BRIEF: Below are entries; work out how many of their lines include the string "down", and reply with the number only.

RECORDS FOR PROCESSING:
* * * *
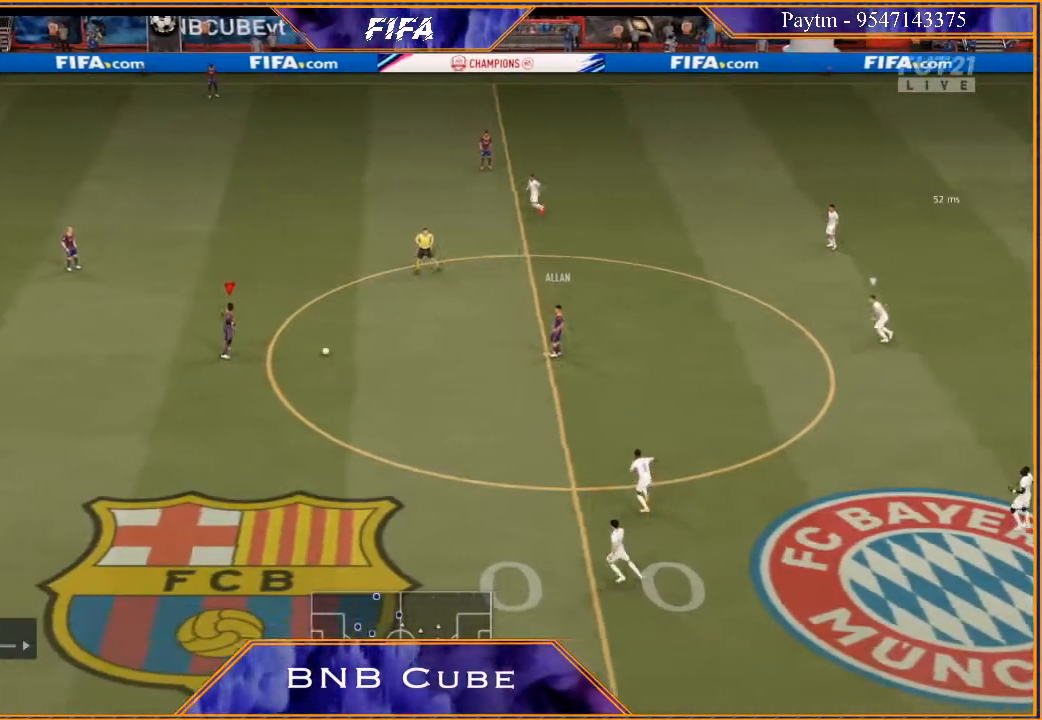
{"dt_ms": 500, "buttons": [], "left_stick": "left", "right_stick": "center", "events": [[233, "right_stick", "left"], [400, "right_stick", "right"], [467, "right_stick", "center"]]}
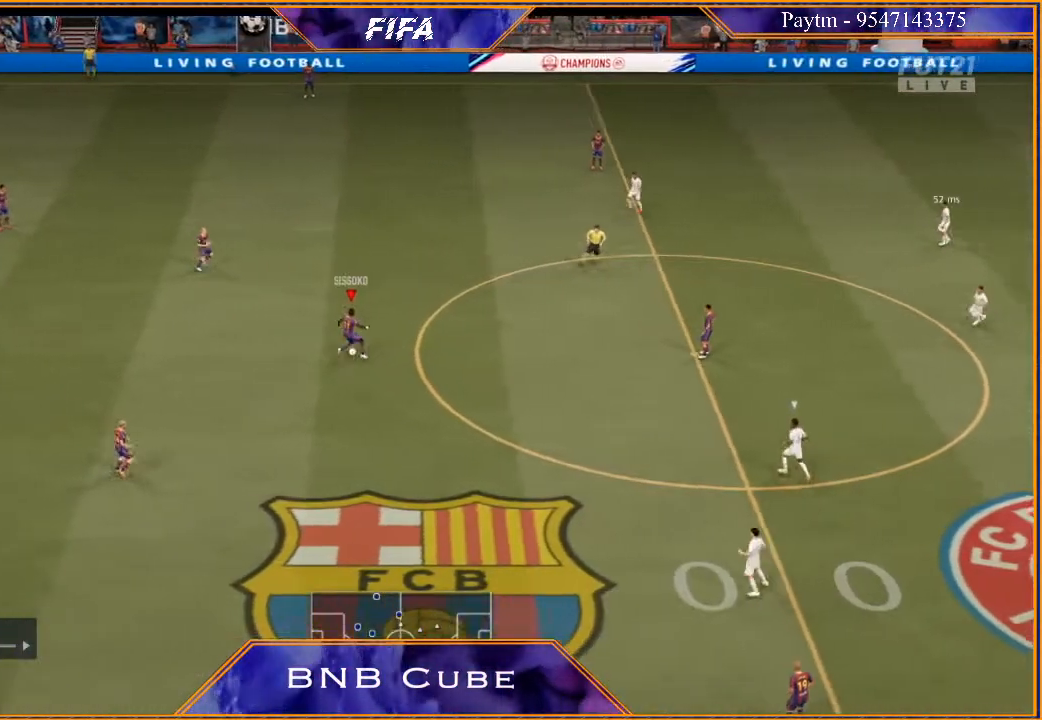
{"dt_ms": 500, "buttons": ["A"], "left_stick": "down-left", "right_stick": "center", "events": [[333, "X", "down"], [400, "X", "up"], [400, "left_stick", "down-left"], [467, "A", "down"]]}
* * * *
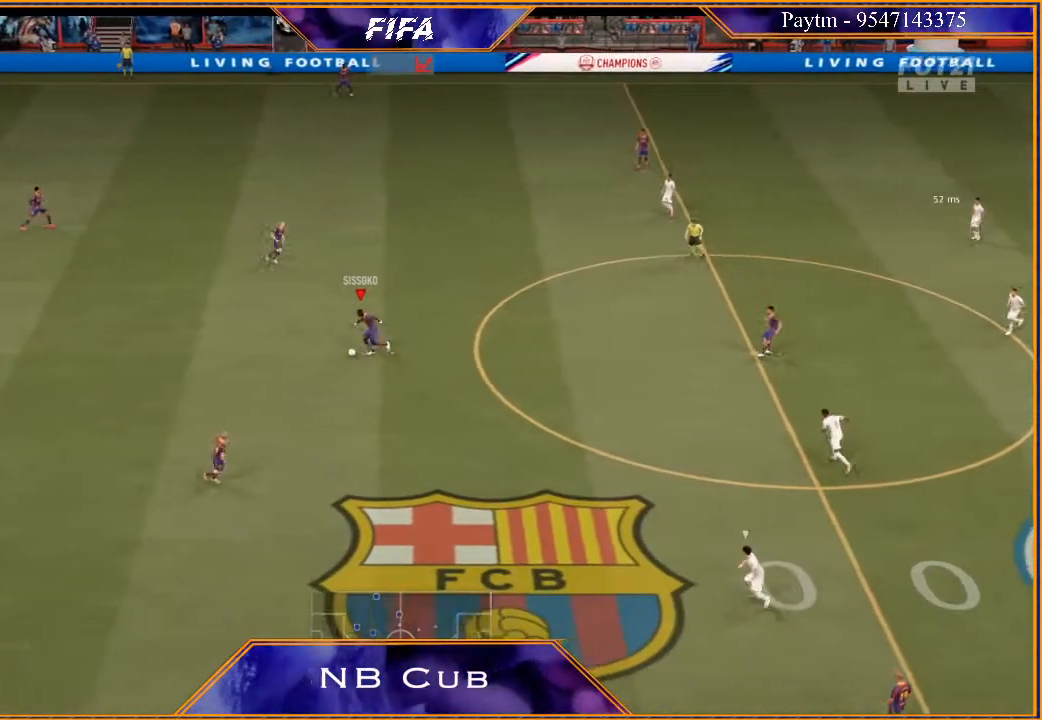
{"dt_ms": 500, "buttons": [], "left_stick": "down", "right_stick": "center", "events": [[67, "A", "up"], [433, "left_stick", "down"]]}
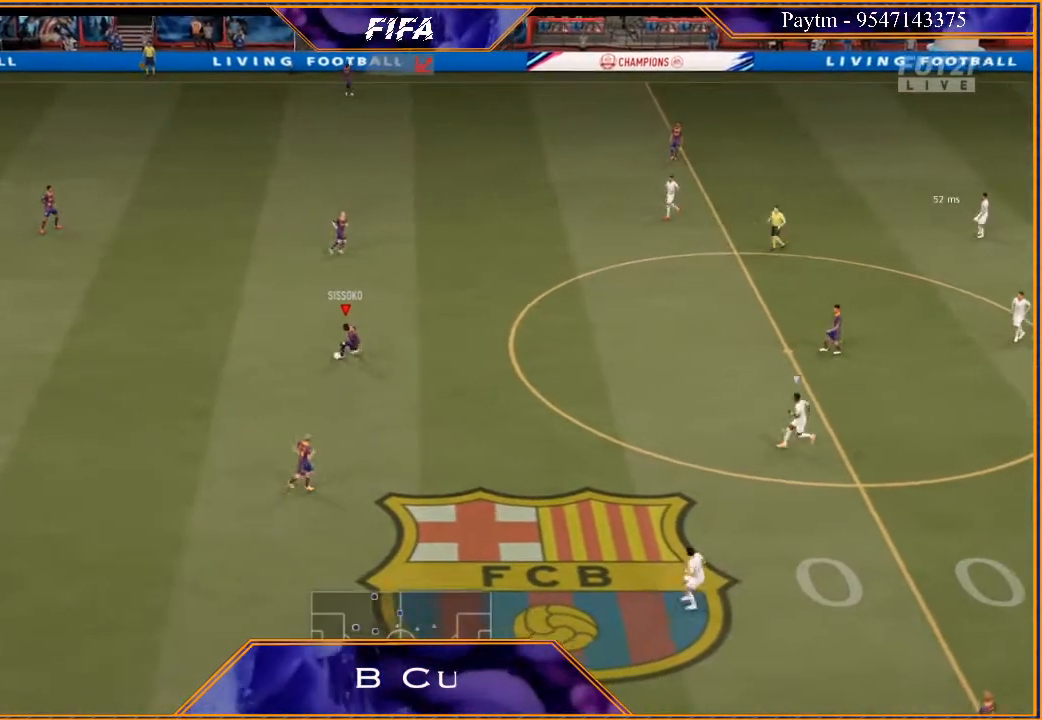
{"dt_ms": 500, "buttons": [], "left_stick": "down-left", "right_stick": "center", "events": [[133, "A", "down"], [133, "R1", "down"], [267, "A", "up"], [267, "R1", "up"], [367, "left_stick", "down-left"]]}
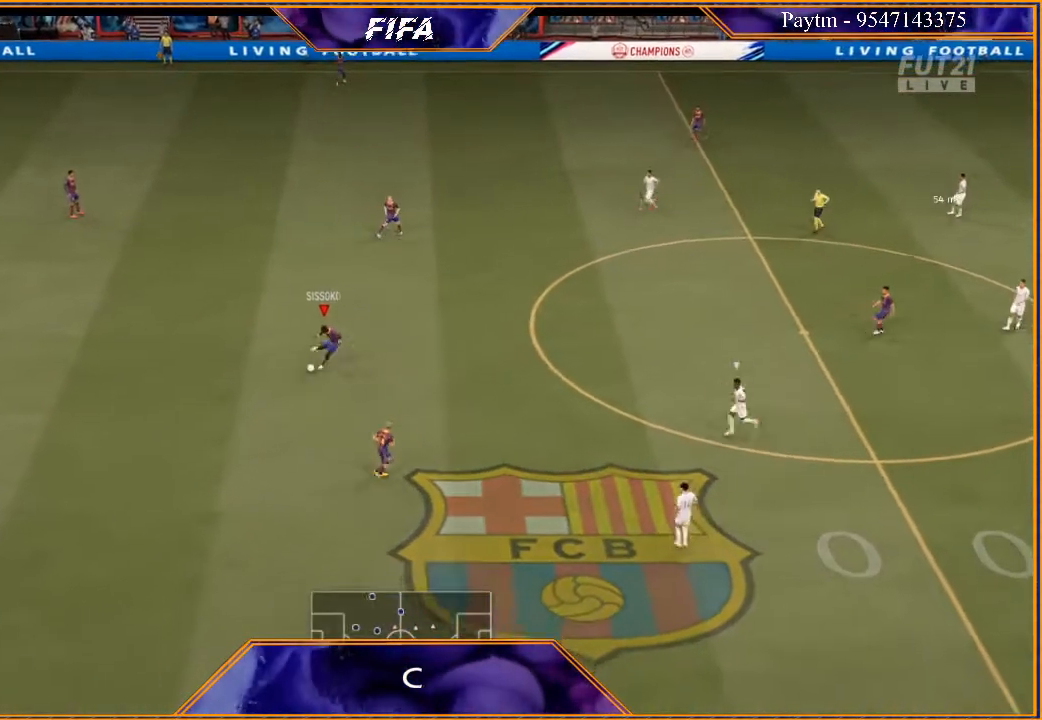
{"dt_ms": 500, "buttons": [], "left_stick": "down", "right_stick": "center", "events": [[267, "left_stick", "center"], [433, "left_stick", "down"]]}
* * * *
FINISHED EXERCISE: 4